Your instructions
If a record holds a picture, drop the picture and repeat everything else word for word.

Data for analysis
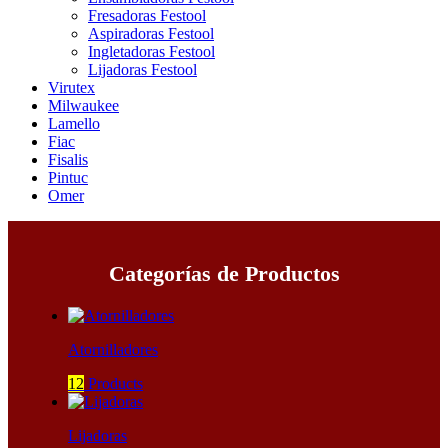
Fresadoras Festool
Aspiradoras Festool
Ingletadoras Festool
Lijadoras Festool
Virutex
Milwaukee
Lamello
Fiac
Fisalis
Pintuc
Omer
Categorías de Productos
Atornilladores
12
Products
Lijadoras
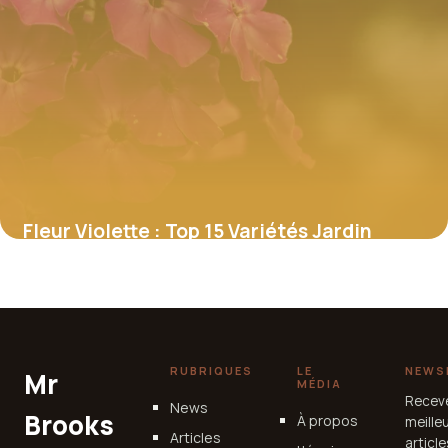
Fleur Violette : Top 15 Variétés Jardin
2 juillet 2026
RUBRIQUES
LE
NEWS
Mr
MÉDIA
Recev
News
Brooks
À propos
meille
Articles
articl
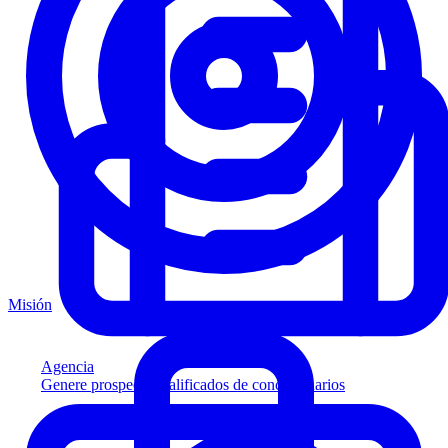
Misión
Agencia
Genere prospectos calificados de concesionarios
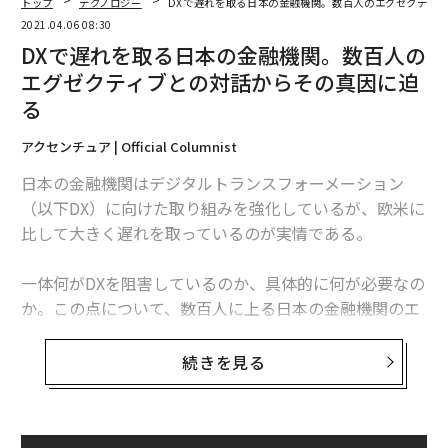
トップ
テクノロジー
DXで遅れを取る日本の金融機関。数百人のエグゼクティ
2021.04.06 08:30
DXで遅れを取る日本の金融機関。数百人の
エグゼクティブとの対話からその真因に迫
る
アクセンチュア | Official Columnist
日本の金融機関はデジタルトランスフォーメーション
（以下DX）に向けた取り組みを強化しているが、欧米に
比して大きく遅れを取っているのが実情である。
一体何がDXを阻害しているのか、具体的に何が必要なの
か。この点について、数百人に上る日本の金融機関のエ
グゼクティブとの対話を通じて見えてきたものがある。
今回はその最たるもの3つを紹介したい。
続きを見る
1：「顧客目線」を捉えなおす
そもそも「顧客目線」で自社の商品・サービスを考えて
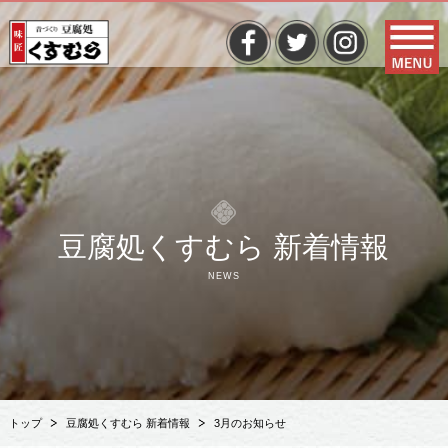
豆腐処くすむら 新着情報
NEWS
トップ
豆腐処くすむら 新着情報
3月のお知らせ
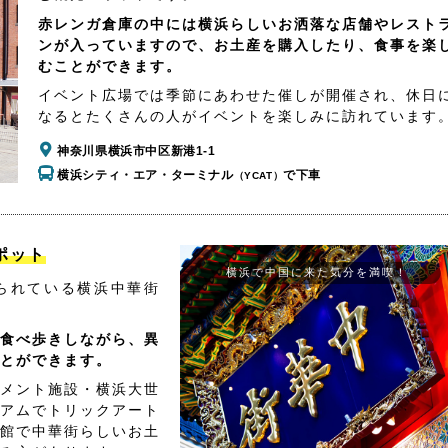
赤レンガ倉庫の中には横浜らしいお洒落な店舗やレスト
ンが入っていますので、お土産を購入したり、食事を楽
むことができます。
イベント広場では季節にあわせた催しが開催され、休日
なるとたくさんの人がイベントを楽しみに訪れています
神奈川県横浜市中区新港1-1
横浜シティ・エア・ターミナル
で下車
（YCAT）
ポット
横浜で中国に来た気分を満喫！
られている横浜中華街
食べ歩きしながら、異
とができます。
メント施設・横浜大世
アムでトリックアート
館で中華街らしいお土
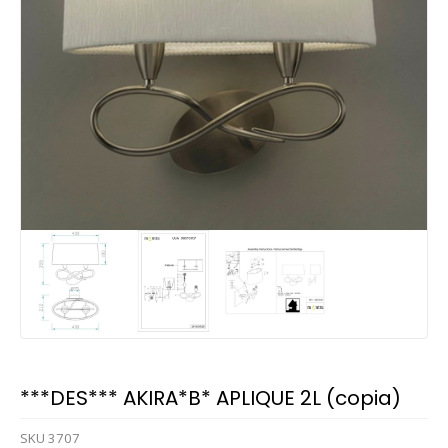
***DES*** AKIRA*B* APLIQUE 2L (copia)
SKU
3707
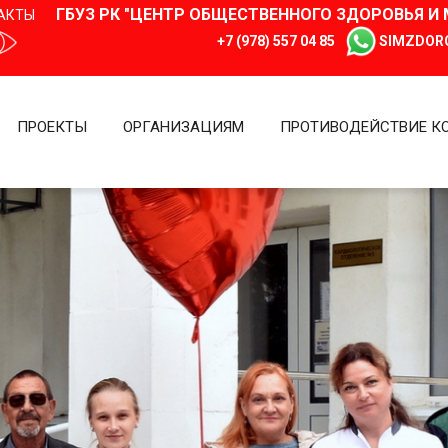
ГБУЗ РК "ЦЕНТР ОБЩЕСТВЕННОГО ЗДОРОВЬЯ 
АКТЫ
+7 (978) 557 04 85
SIMZDOR
ПРОЕКТЫ
ОРГАНИЗАЦИЯМ
ПРОТИВОДЕЙСТВИЕ К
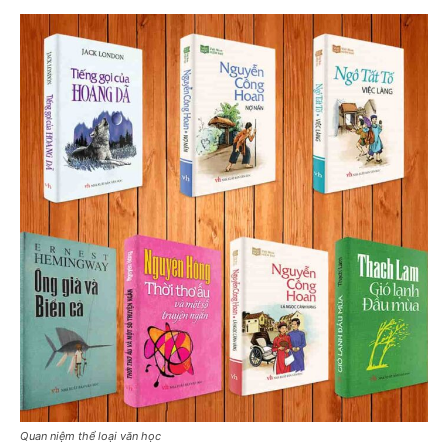
Quan niệm thể loại văn học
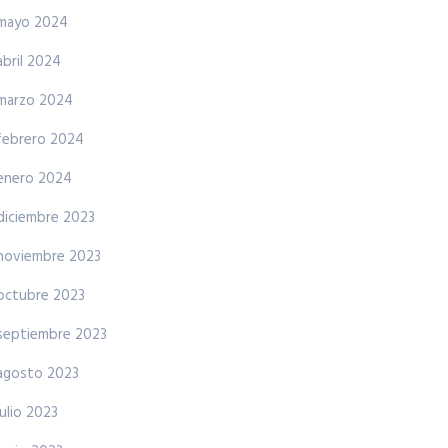
mayo 2024
abril 2024
marzo 2024
febrero 2024
enero 2024
diciembre 2023
noviembre 2023
octubre 2023
septiembre 2023
agosto 2023
julio 2023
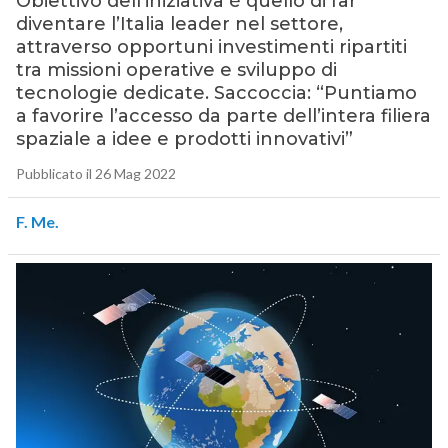
Obiettivo dell’iniziativa è quello di far
diventare l’Italia leader nel settore,
attraverso opportuni investimenti ripartiti
tra missioni operative e sviluppo di
tecnologie dedicate. Saccoccia: “Puntiamo
a favorire l’accesso da parte dell’intera filiera
spaziale a idee e prodotti innovativi”
Pubblicato il 26 Mag 2022
F. Me.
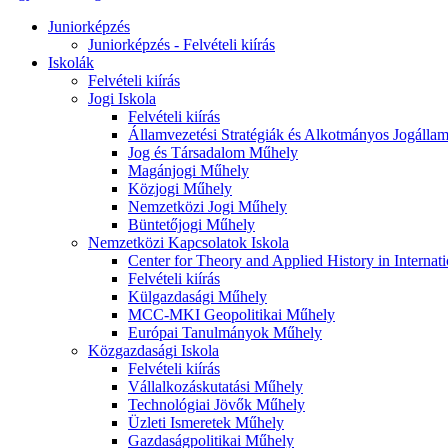
Juniorképzés
Juniorképzés - Felvételi kiírás
Iskolák
Felvételi kiírás
Jogi Iskola
Felvételi kiírás
Államvezetési Stratégiák és Alkotmányos Jogálla
Jog és Társadalom Műhely
Magánjogi Műhely
Közjogi Műhely
Nemzetközi Jogi Műhely
Büntetőjogi Műhely
Nemzetközi Kapcsolatok Iskola
Center for Theory and Applied History in Internat
Felvételi kiírás
Külgazdasági Műhely
MCC-MKI Geopolitikai Műhely
Európai Tanulmányok Műhely
Közgazdasági Iskola
Felvételi kiírás
Vállalkozáskutatási Műhely
Technológiai Jövők Műhely
Üzleti Ismeretek Műhely
Gazdaságpolitikai Műhely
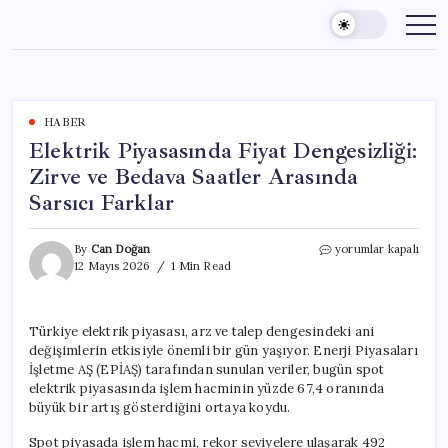
Skip
to
content
HABER
Elektrik Piyasasında Fiyat Dengesizliği:
Zirve ve Bedava Saatler Arasında
Sarsıcı Farklar
Elektrik
By
Can Doğan
yorumlar kapalı
Piyasasında
12 Mayıs 2026
1 Min Read
Fiyat
Dengesizliği:
Zirve
Türkiye elektrik piyasası, arz ve talep dengesindeki ani
ve
değişimlerin etkisiyle önemli bir gün yaşıyor. Enerji Piyasaları
Bedava
Saatler
İşletme AŞ (EPİAŞ) tarafından sunulan veriler, bugün spot
Arasında
elektrik piyasasında işlem hacminin yüzde 67,4 oranında
Sarsıcı
büyük bir artış gösterdiğini ortaya koydu.
Farklar
için
Spot piyasada işlem hacmi, rekor seviyelere ulaşarak 492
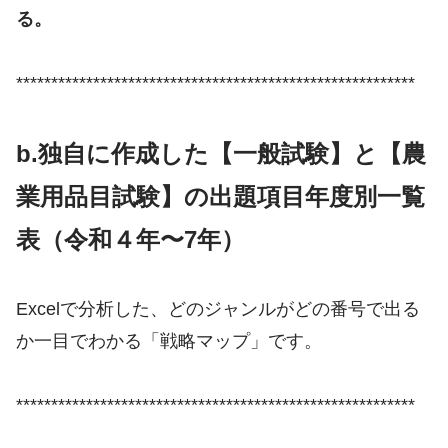
る。
*********************************************************
b
.独自に作成した【一般試験】と【農
業用品目試験】の出題項目年度別一覧
表（
令和４
年〜7年）
Excelで分析した、どのジャンルがどの番号で出る
か一目でわかる「戦略マップ」です。
*********************************************************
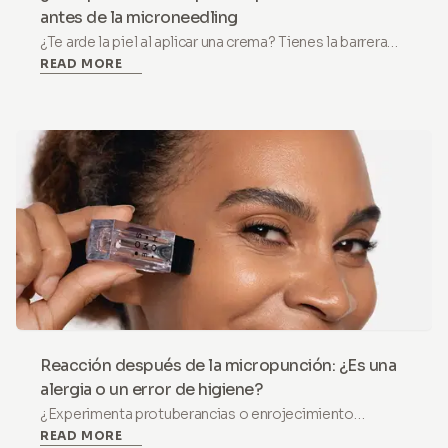
antes de la microneedling
¿Te arde la piel al aplicar una crema? Tienes la barrera
READ MORE
cutánea dañada. Aprende por qué debes dejar la
microneedling y cómo repararla en 4 semanas.
Reacción después de la micropunción: ¿Es una
alergia o un error de higiene?
¿Experimenta protuberancias o enrojecimiento
READ MORE
después de la micropunción? Aprenda la diferencia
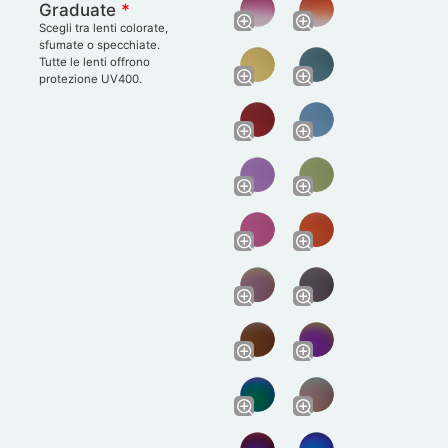
Graduate
*
Scegli tra lenti colorate,
sfumate o specchiate.
Tutte le lenti offrono
protezione UV400.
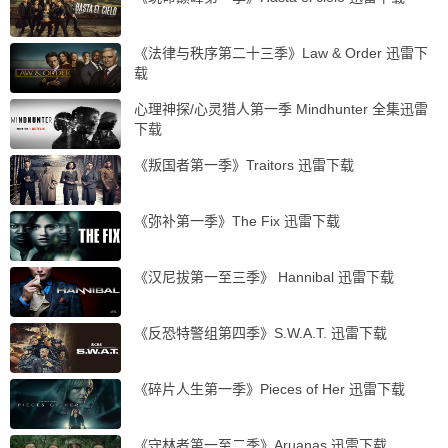
《法律与秩序第二十三季》Law & Order 迅雷下
载
心理神探/心灵猎人第一季 Mindhunter 全集迅雷
下载
《叛国者第一季》Traitors 迅雷下载
《弥补第一季》The Fix 迅雷下载
《汉尼拔第一至三季》 Hannibal 迅雷下载
《反恐特警组第四季》S.W.A.T. 迅雷下载
《碎片人生第一季》Pieces of Her 迅雷下载
《守林者第一至二季》Aruanas 迅雷下载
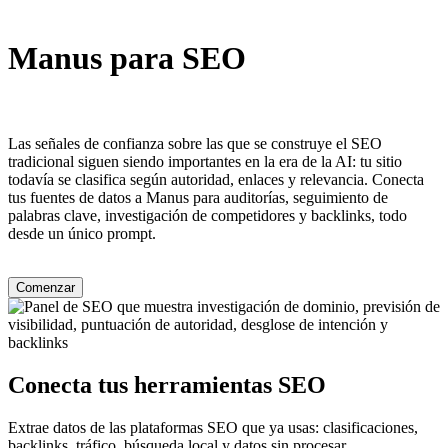
Manus para SEO
Las señales de confianza sobre las que se construye el SEO
tradicional siguen siendo importantes en la era de la AI: tu sitio
todavía se clasifica según autoridad, enlaces y relevancia. Conecta
tus fuentes de datos a Manus para auditorías, seguimiento de
palabras clave, investigación de competidores y backlinks, todo
desde un único prompt.
Comenzar
Conecta tus herramientas SEO
Extrae datos de las plataformas SEO que ya usas: clasificaciones,
backlinks, tráfico, búsqueda local y datos sin procesar.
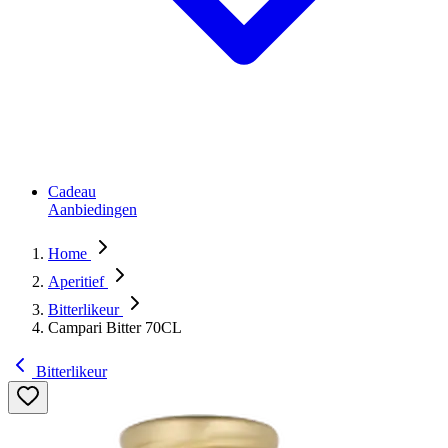
Cadeau
Aanbiedingen
Home
Aperitief
Bitterlikeur
Campari Bitter 70CL
Bitterlikeur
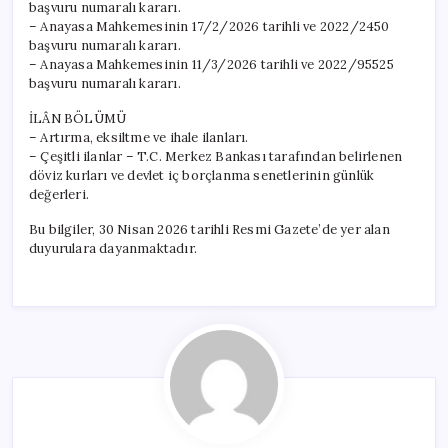
başvuru numaralı kararı.
– Anayasa Mahkemesinin 17/2/2026 tarihli ve 2022/2450
başvuru numaralı kararı.
– Anayasa Mahkemesinin 11/3/2026 tarihli ve 2022/95525
başvuru numaralı kararı.
İLÂN BÖLÜMÜ
– Artırma, eksiltme ve ihale ilanları.
– Çeşitli ilanlar – T.C. Merkez Bankası tarafından belirlenen
döviz kurları ve devlet iç borçlanma senetlerinin günlük
değerleri.
Bu bilgiler, 30 Nisan 2026 tarihli Resmi Gazete’de yer alan
duyurulara dayanmaktadır.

Task solution
Fresadoras Festool
Aspiradoras Festool
Ingletadoras Festool
Lijadoras Festool
Virutex
Milwaukee
Lamello
Fiac
Fisalis
Pintuc
Omer
Categorías de Productos
Atornilladores
12
Products
Lijadoras
Fleur Violette : Top 15 Variétés Jardin
2 juillet 2026
RUBRIQUES
LE
NEWS
Mr
MÉDIA
Recev
News
Brooks
À propos
meille
Articles
articl
Misión
Agencia
Genere prospectos calificados de concesionarios
トップ
テクノロジー
DXで遅れを取る日本の金融機関。数百人のエグゼクティ
2021.04.06 08:30
DXで遅れを取る日本の金融機関。数百人の
エグゼクティブとの対話からその真因に迫
る
アクセンチュア | Official Columnist
日本の金融機関はデジタルトランスフォーメーション
（以下DX）に向けた取り組みを強化しているが、欧米に
比して大きく遅れを取っているのが実情である。
一体何がDXを阻害しているのか、具体的に何が必要なの
か。この点について、数百人に上る日本の金融機関のエ
グゼクティブとの対話を通じて見えてきたものがある。
今回はその最たるもの3つを紹介したい。
続きを見る
1：「顧客目線」を捉えなおす
そもそも「顧客目線」で自社の商品・サービスを考えて
豆腐処くすむら 新着情報
NEWS
トップ
豆腐処くすむら 新着情報
3月のお知らせ
赤レンガ倉庫の中には横浜らしいお洒落な店舗やレスト
ンが入っていますので、お土産を購入したり、食事を楽
むことができます。
イベント広場では季節にあわせた催しが開催され、休日
なるとたくさんの人がイベントを楽しみに訪れています
神奈川県横浜市中区新港1-1
横浜シティ・エア・ターミナル
で下車
（YCAT）
ポット
横浜で中国に来た気分を満喫！
られている横浜中華街
食べ歩きしながら、異
とができます。
メント施設・横浜大世
アムでトリックアート
館で中華街らしいお土
***DES*** AKIRA*B* APLIQUE 2L (copia)
SKU
3707
ГБУЗ РК "ЦЕНТР ОБЩЕСТВЕННОГО ЗДОРОВЬЯ 
АКТЫ
+7 (978) 557 04 85
SIMZDOR
ПРОЕКТЫ
ОРГАНИЗАЦИЯМ
ПРОТИВОДЕЙСТВИЕ К
Quan niệm thể loại văn học
mayo 2024
abril 2024
marzo 2024
febrero 2024
enero 2024
diciembre 2023
noviembre 2023
octubre 2023
septiembre 2023
agosto 2023
julio 2023
Obiettivo dell’iniziativa è quello di far
diventare l’Italia leader nel settore,
attraverso opportuni investimenti ripartiti
tra missioni operative e sviluppo di
tecnologie dedicate. Saccoccia: “Puntiamo
a favorire l’accesso da parte dell’intera filiera
spaziale a idee e prodotti innovativi”
Pubblicato il 26 Mag 2022
F. Me.
Juniorképzés
Juniorképzés - Felvételi kiírás
Iskolák
Felvételi kiírás
Jogi Iskola
Felvételi kiírás
Államvezetési Stratégiák és Alkotmányos Jogálla
Jog és Társadalom Műhely
Magánjogi Műhely
Közjogi Műhely
Nemzetközi Jogi Műhely
Büntetőjogi Műhely
Nemzetközi Kapcsolatok Iskola
Center for Theory and Applied History in Internat
Felvételi kiírás
Külgazdasági Műhely
MCC-MKI Geopolitikai Műhely
Európai Tanulmányok Műhely
Közgazdasági Iskola
Felvételi kiírás
Vállalkozáskutatási Műhely
Technológiai Jövők Műhely
Üzleti Ismeretek Műhely
Gazdaságpolitikai Műhely
Skip
to
content
HABER
Elektrik Piyasasında Fiyat Dengesizliği:
Zirve ve Bedava Saatler Arasında
Sarsıcı Farklar
Elektrik
By
Can Doğan
yorumlar kapalı
Piyasasında
12 Mayıs 2026
1 Min Read
Fiyat
Dengesizliği:
Zirve
Türkiye elektrik piyasası, arz ve talep dengesindeki ani
ve
değişimlerin etkisiyle önemli bir gün yaşıyor. Enerji Piyasaları
Bedava
Saatler
İşletme AŞ (EPİAŞ) tarafından sunulan veriler, bugün spot
Arasında
elektrik piyasasında işlem hacminin yüzde 67,4 oranında
Sarsıcı
büyük bir artış gösterdiğini ortaya koydu.
Farklar
için
Spot piyasada işlem hacmi, rekor seviyelere ulaşarak 492
る。
*********************************************************
b
.独自に作成した【一般試験】と【農
業用品目試験】の出題項目年度別一覧
表（
令和４
年〜7年）
Excelで分析した、どのジャンルがどの番号で出る
か一目でわかる「戦略マップ」です。
*********************************************************
antes de la microneedling
¿Te arde la piel al aplicar una crema? Tienes la barrera
READ MORE
cutánea dañada. Aprende por qué debes dejar la
microneedling y cómo repararla en 4 semanas.
Reacción después de la micropunción: ¿Es una
alergia o un error de higiene?
¿Experimenta protuberancias o enrojecimiento
READ MORE
después de la micropunción? Aprenda la diferencia
Graduate
*
Scegli tra lenti colorate,
sfumate o specchiate.
Tutte le lenti offrono
protezione UV400.
《法律与秩序第二十三季》Law & Order 迅雷下
载
心理神探/心灵猎人第一季 Mindhunter 全集迅雷
下载
《叛国者第一季》Traitors 迅雷下载
《弥补第一季》The Fix 迅雷下载
《汉尼拔第一至三季》 Hannibal 迅雷下载
《反恐特警组第四季》S.W.A.T. 迅雷下载
《碎片人生第一季》Pieces of Her 迅雷下载
《守林者第一至二季》Aruanas 迅雷下载
Manus para SEO
Las señales de confianza sobre las que se construye el SEO
tradicional siguen siendo importantes en la era de la AI: tu sitio
todavía se clasifica según autoridad, enlaces y relevancia. Conecta
tus fuentes de datos a Manus para auditorías, seguimiento de
palabras clave, investigación de competidores y backlinks, todo
desde un único prompt.
Comenzar
Conecta tus herramientas SEO
Extrae datos de las plataformas SEO que ya usas: clasificaciones,
backlinks, tráfico, búsqueda local y datos sin procesar.
Cadeau
Aanbiedingen
Home
Aperitief
Bitterlikeur
Campari Bitter 70CL
Bitterlikeur
başvuru numaralı kararı.
– Anayasa Mahkemesinin 17/2/2026 tarihli ve 2022/2450
başvuru numaralı kararı.
– Anayasa Mahkemesinin 11/3/2026 tarihli ve 2022/95525
başvuru numaralı kararı.
İLÂN BÖLÜMÜ
– Artırma, eksiltme ve ihale ilanları.
– Çeşitli ilanlar – T.C. Merkez Bankası tarafından belirlenen
döviz kurları ve devlet iç borçlanma senetlerinin günlük
değerleri.
Bu bilgiler, 30 Nisan 2026 tarihli Resmi Gazete’de yer alan
duyurulara dayanmaktadır.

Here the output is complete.